Aymond and Bourgeois said their meeting last month “was a positive first step” in which they acknowledged each other’s pain and drew lessons from their respective experiences.

“While no direct action is a result as of yet, this has opened the door to ongoing communications and an openness to working together to protect children from abuse and ensure that current survivors receive the dignity, justice and healing they deserve,” the joint statement said. “While this meeting was a good start, we know well that what is most important is what actions are taken as a result.”

Bourgeois was 16 and a student at the now-shuttered St. John Vianney Prep when, in 1983, his former choir director — a priest named Carl Davidson — began molesting him.

Davidson died in 2007. But amid the fallout of the worldwide church’s decades-old clerical abuse scandal, Aymond in November 2018 included Davidson on a list of priests and deacons who had been credibly accused of child molestation over the years, a roster which has since expanded to more than 70 names.

The Archdiocese of New Orleans paid Bourgeois $150,000 and provided two years of therapy to settle his grievances. The agreement contained a confidentiality clause. But Bourgeois said he never requested confidentiality, so in 2019 he spoke publicly about his abuse, the settlement money he received and how he had relaunched the New Orleans chapter of SNAP, a group which advocates for clerical molestation victims.

Bourgeois also expressed his belief that Aymond, who earlier in his career worked with Davidson at St. John and lived near him at Notre Dame Seminary, failed to capitalize on opportunities to intervene and put a stop to the abuse. Aymond vehemently denied that was true, saying he didn’t learn until decades later that Bourgeois had been abused or he otherwise would have acted against Davidson.

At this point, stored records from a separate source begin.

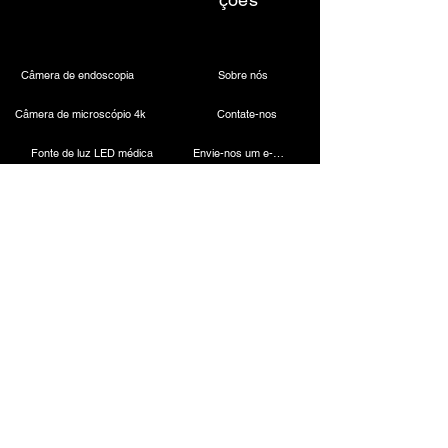
Câmera de endoscopia
Sobre nós
Câmera de microscópio 4k
Contate-nos
Fonte de luz LED médica
Envie-nos um e-mail
Farol odontológico sem fio
Call Us
Câmera Laparoscópica
Máquina de cauterização
Endoscópio rígido
Instrumentos Laparoscópicos
Contato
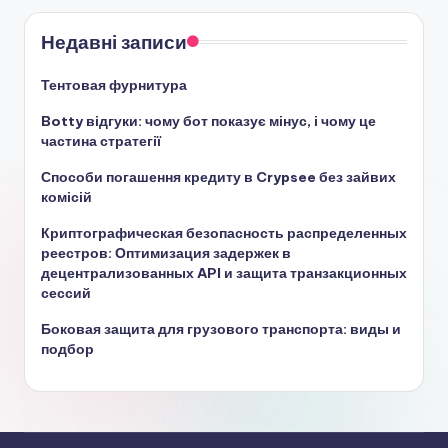
Недавні записи
Тентовая фурнитура
Botty відгуки: чому бот показує мінус, і чому це
частина стратегії
Способи погашення кредиту в Crypsee без зайвих
комісій
Криптографическая безопасность распределенных
реестров: Оптимизация задержек в
децентрализованных API и защита транзакционных
сессий
Боковая защита для грузового транспорта: виды и
подбор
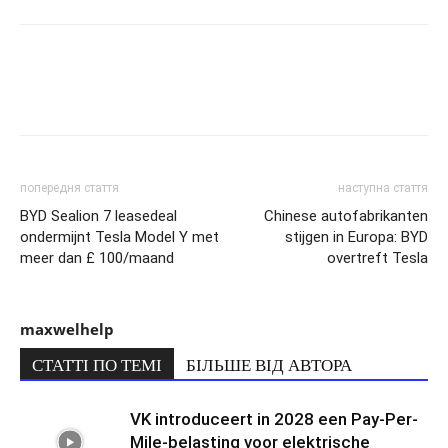
попередня стаття
наступна стаття
BYD Sealion 7 leasedeal
Chinese autofabrikanten
ondermijnt Tesla Model Y met
stijgen in Europa: BYD
meer dan £ 100/maand
overtreft Tesla
maxwelhelp
СТАТТІ ПО ТЕМІ
БІЛЬШЕ ВІД АВТОРА
VK introduceert in 2028 een Pay-Per-
Mile-belasting voor elektrische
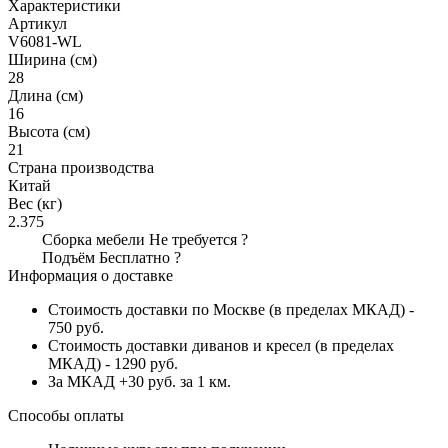
Характеристики
Артикул
V6081-WL
Ширина (см)
28
Длина (см)
16
Высота (см)
21
Страна производства
Китай
Вес (кг)
2.375
Сборка мебели
Не требуется
?
Подъём
Бесплатно
?
Информация о доставке
Стоимость доставки по Москве (в пределах МКАД) -
750 руб.
Стоимость доставки диванов и кресел (в пределах
МКАД) - 1290 руб.
За МКАД +30 руб. за 1 км.
Способы оплаты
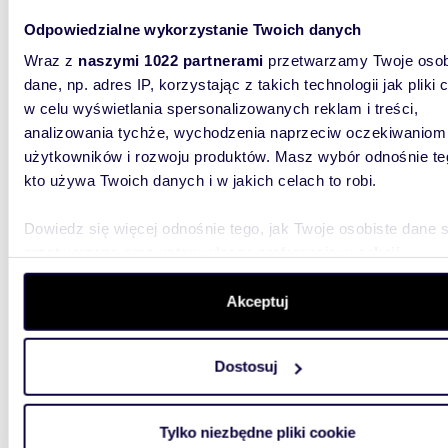
Odpowiedzialne wykorzystanie Twoich danych
Wraz z
naszymi 1022 partnerami
przetwarzamy Twoje osob
dane, np. adres IP, korzystając z takich technologii jak pliki 
m
117
WYRÓŻNIONE
2
w celu wyświetlania spersonalizowanych reklam i treści,
Sprzedam 4-pokojowe mieszkanie z tarasem i 2
analizowania tychże, wychodzenia naprzeciw oczekiwaniom
parkin
użytkowników i rozwoju produktów. Masz wybór odnośnie te
kto używa Twoich danych i w jakich celach to robi.
2 290
mieszk
Dowiedz się więcej odnośnie tego, jak Twoje osobiste dane 
przetwarzane oraz ustaw własne preferencje w
sekcji
OFERTA 
szczegółów
. W Deklaracji plików cookie możesz zmienić lu
: 507-19
Wilanów -
wycofać swoją zgodę w dowolnej chwili.
Akceptuj
Wykorzystujemy pliki cookie do spersonalizowania treści i r
Dostosuj
aby oferować funkcje społecznościowe i analizować ruch w 
witrynie. Informacje o tym, jak korzystasz z naszej witryny,
udostępniamy partnerom społecznościowym, reklamowym i
Tylko niezbędne pliki cookie
analitycznym. Partnerzy mogą połączyć te informacje z inn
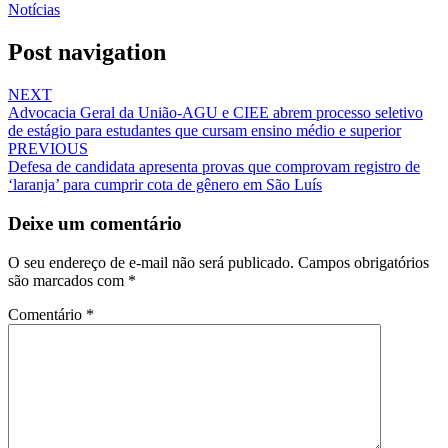
Notícias
Post navigation
NEXT
Advocacia Geral da União-AGU e CIEE abrem processo seletivo
de estágio para estudantes que cursam ensino médio e superior
PREVIOUS
Defesa de candidata apresenta provas que comprovam registro de
‘laranja’ para cumprir cota de gênero em São Luís
Deixe um comentário
O seu endereço de e-mail não será publicado.
Campos obrigatórios
são marcados com
*
Comentário
*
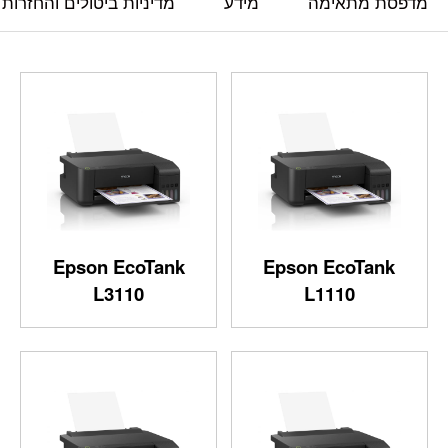
מדפסת מתאימה
מידע
מדיניות ביטולים והחזרות
Epson EcoTank
Epson EcoTank
L3110
L1110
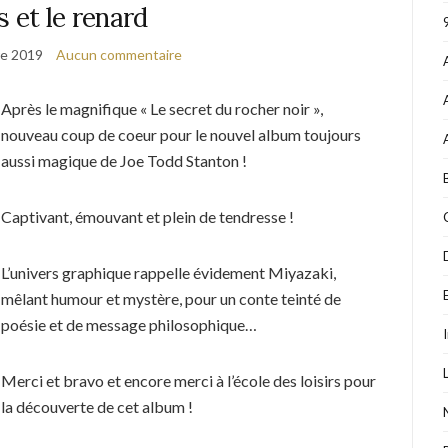
s et le renard
e 2019
Aucun commentaire
Après le magnifique « Le secret du rocher noir »,
nouveau coup de coeur pour le nouvel album toujours
aussi magique de Joe Todd Stanton !
Captivant, émouvant et plein de tendresse !
L’univers graphique rappelle évidement Miyazaki,
mêlant humour et mystère, pour un conte teinté de
poésie et de message philosophique…
Merci et bravo et encore merci à l’école des loisirs pour
la découverte de cet album !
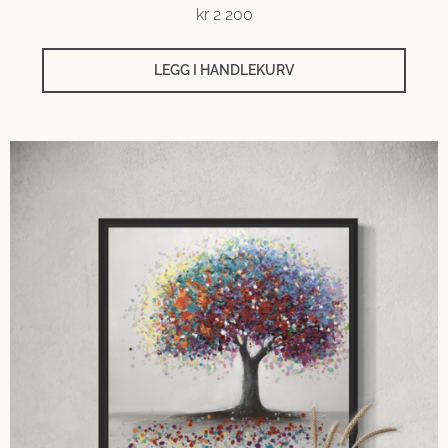
kr
2 200
LEGG I HANDLEKURV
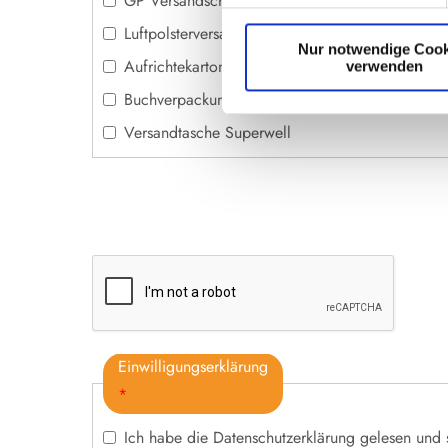
GP Versandschachtel 0427 LV
Luftpolsterversandtaschen
Nur notwendige Cook
Aufrichtekartons Grünmarie
verwenden
Buchverpackung Grünmarie
Versandtasche Superwell
Einwilligungserklärung
*
Ich habe die
Datenschutzerklärung
gelesen und 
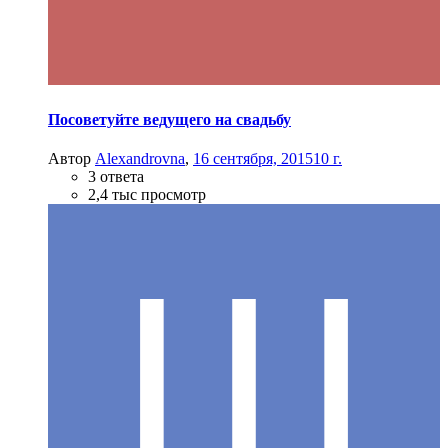
Посоветуйте ведущего на свадьбу
Автор
Alexandrovna
,
16 сентября, 2015
10 г.
3 ответа
2,4 тыс просмотр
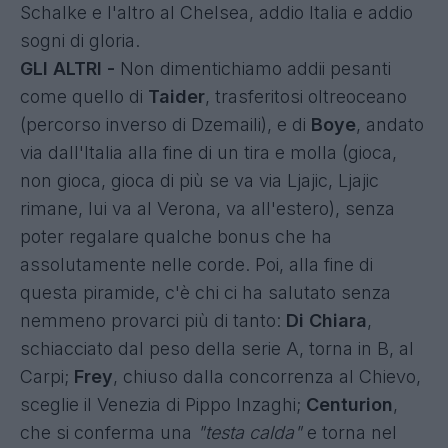
Schalke e l'altro al Chelsea, addio Italia e addio
sogni di gloria.
GLI ALTRI -
Non dimentichiamo addii pesanti
come quello di
Taider
, trasferitosi oltreoceano
(percorso inverso di Dzemaili), e di
Boye
, andato
via dall'Italia alla fine di un tira e molla (gioca,
non gioca, gioca di più se va via Ljajic, Ljajic
rimane, lui va al Verona, va all'estero), senza
poter regalare qualche bonus che ha
assolutamente nelle corde. Poi, alla fine di
questa piramide, c'è chi ci ha salutato senza
nemmeno provarci più di tanto:
Di Chiara
,
schiacciato dal peso della serie A, torna in B, al
Carpi;
Frey
, chiuso dalla concorrenza al Chievo,
sceglie il Venezia di Pippo Inzaghi;
Centurion
,
che si conferma una
"testa calda"
e torna nel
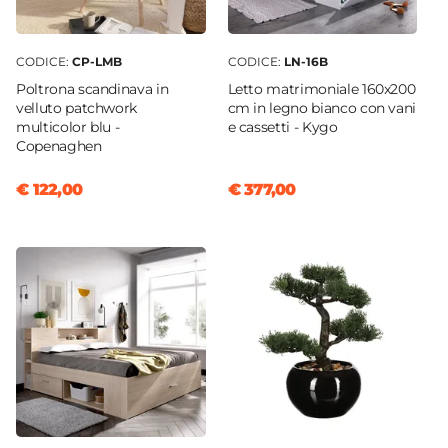
CODICE:
CP-LMB
CODICE:
LN-16B
Poltrona scandinava in
Letto matrimoniale 160x200
velluto patchwork
cm in legno bianco con vani
multicolor blu -
e cassetti - Kygo
Copenaghen
€ 122,00
€ 377,00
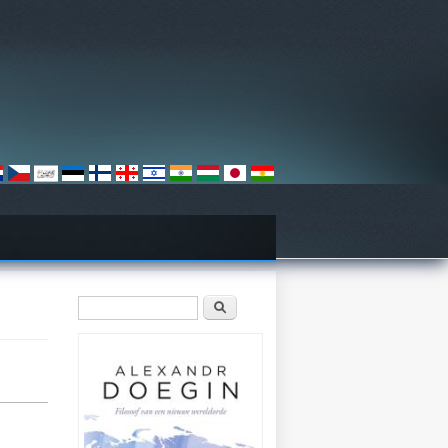
Zoekveld
Zoeken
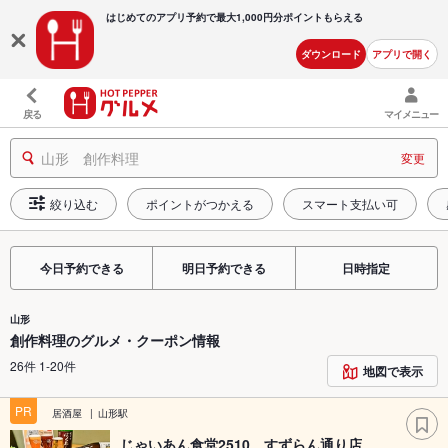
はじめてのアプリ予約で最大
1,000円分ポイントもらえる
ダウンロード
アプリで開く
戻る
マイメニュー
山形 創作料理
変更
絞り込む
ポイントがつかえる
スマート支払い可
今日予約できる
明日予約できる
日時指定
山形
創作料理のグルメ・クーポン情報
26件 1-20件
地図で表示
PR
居酒屋
山形駅
じゃいあん食堂2510 すずらん通り店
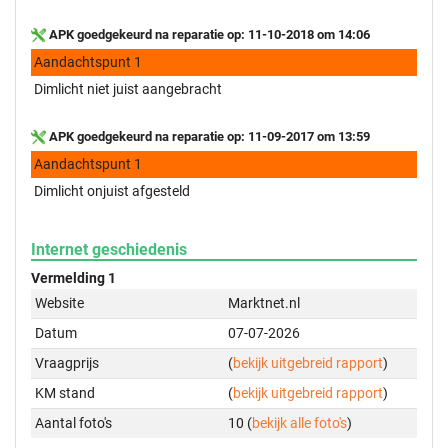
APK goedgekeurd na reparatie op: 11-10-2018 om 14:06
Aandachtspunt 1
Dimlicht niet juist aangebracht
APK goedgekeurd na reparatie op: 11-09-2017 om 13:59
Aandachtspunt 1
Dimlicht onjuist afgesteld
Internet geschiedenis
Vermelding 1
Website
Marktnet.nl
Datum
07-07-2026
Vraagprijs
(
bekijk uitgebreid rapport
)
KM stand
(
bekijk uitgebreid rapport
)
Aantal foto's
10 (
bekijk alle foto's
)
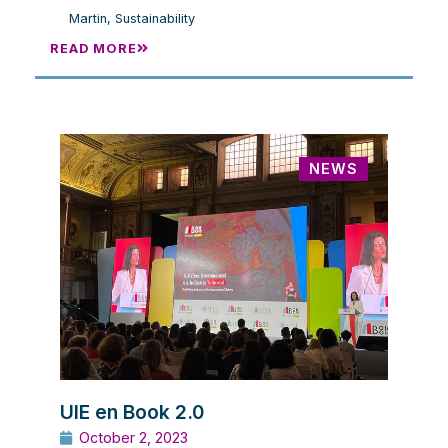
Martin
,
Sustainability
READ MORE
NEWS
UIE en Book 2.0
October 2, 2023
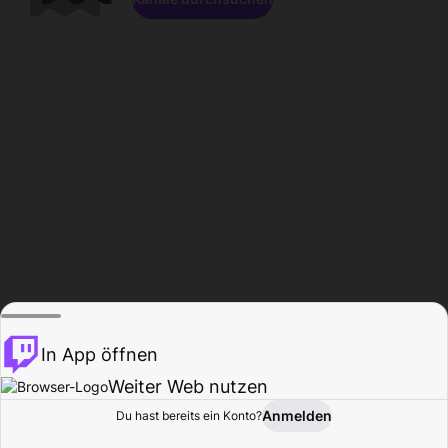
In App öffnen
Weiter Web nutzen
Anmelden
Du hast bereits ein Konto?
Startseite
Durchsuchen
Aktivität
Profil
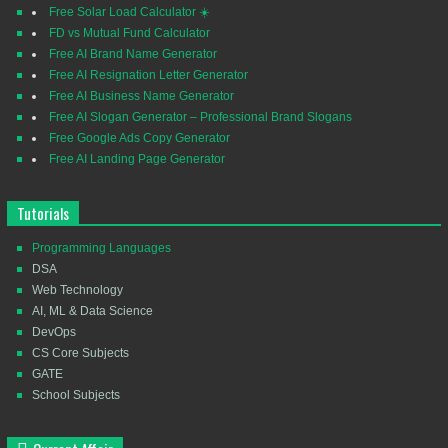
Free Solar Load Calculator ☀️
FD vs Mutual Fund Calculator
Free AI Brand Name Generator
Free AI Resignation Letter Generator
Free AI Business Name Generator
Free AI Slogan Generator – Professional Brand Slogans
Free Google Ads Copy Generator
Free AI Landing Page Generator
Tutorials
Programming Languages
DSA
Web Technology
AI, ML & Data Science
DevOps
CS Core Subjects
GATE
School Subjects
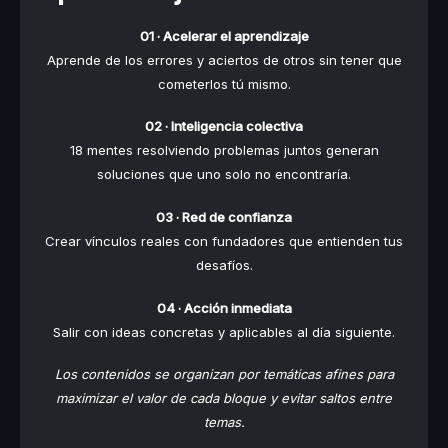
01 · Acelerar el aprendizaje
Aprende de los errores y aciertos de otros sin tener que
cometerlos tú mismo.
02 · Inteligencia colectiva
18 mentes resolviendo problemas juntos generan
soluciones que uno solo no encontraría.
03 · Red de confianza
Crear vínculos reales con fundadores que entienden tus
desafíos.
04 · Acción inmediata
Salir con ideas concretas y aplicables al día siguiente.
Los contenidos se organizan por temáticas afines para
maximizar el valor de cada bloque y evitar saltos entre
temas.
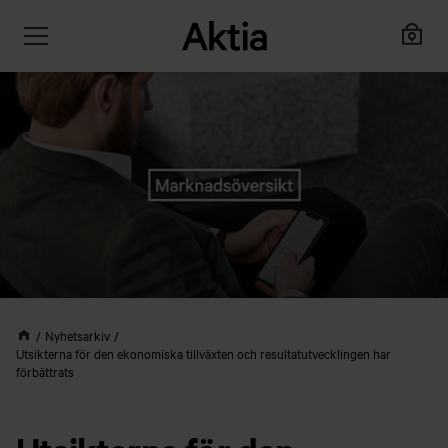
Nyhetsarkiv
Utsikterna för den ekonomiska tillväxten och resultatutvecklingen har
förbättrats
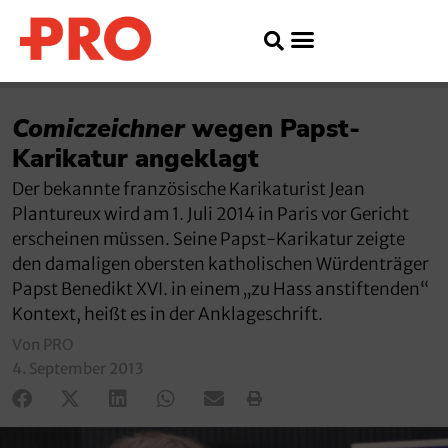
Comiczeichner
wegen Papst-
Karikatur angeklagt
Der bekannte französische Karikaturist Jean
Plantureux wird am 1. Juli 2014 in Paris vor Gericht
erscheinen müssen. Seine Papst-Karikatur zeigte
den damaligen obersten katholischen Würdenträger
Papst Benedikt XVI. in einem „zu Hass anstiftenden“
Kontext, heißt es in der Anklageschrift.
Von PRO
4. September 2013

Another Davidson victim who was a former priest later told WWL-TV and the newspaper that he informed Aymond of his abuse back in 1989. Aymond, then a high-ranking priest in charge of Notre Dame Seminary, said he reported those claims immediately to the archbishop at the time but had no power to act further.

Since then, Bourgeois has staged protests outside both the archdiocese’s Walmsley Avenue headquarters and St. Louis Cathedral, the Church’s spiritual home in New Orleans.

He often would hold a sign reading “Aymond must go” and question the archbishop’s sincerity in coming clean about the true number of clergy molesters who have worked in New Orleans, saying the clerical abuse list was incomplete. 

He has also criticized the archdiocese’s decision to file for Chapter 11 bankruptcy protection in May, arguing the choice primarily had to do with indefinitely halting lawsuits which were producing embarrassing disclosures. 

The archdiocese has said it needed to file for bankruptcy because its finances had been strained by the cost of litigating clerical abuse cases as well as shutdowns associated with the coronavirus pandemic.

Bourgeois — a licensed clinical social worker by trade — on Wednesday said those differences are in the past. Last month, they met over two hours for “lunch and … frank conversation” and pledged to continue the dialogue moving forward.

"We agree on far more than we disagree on," Aymond said.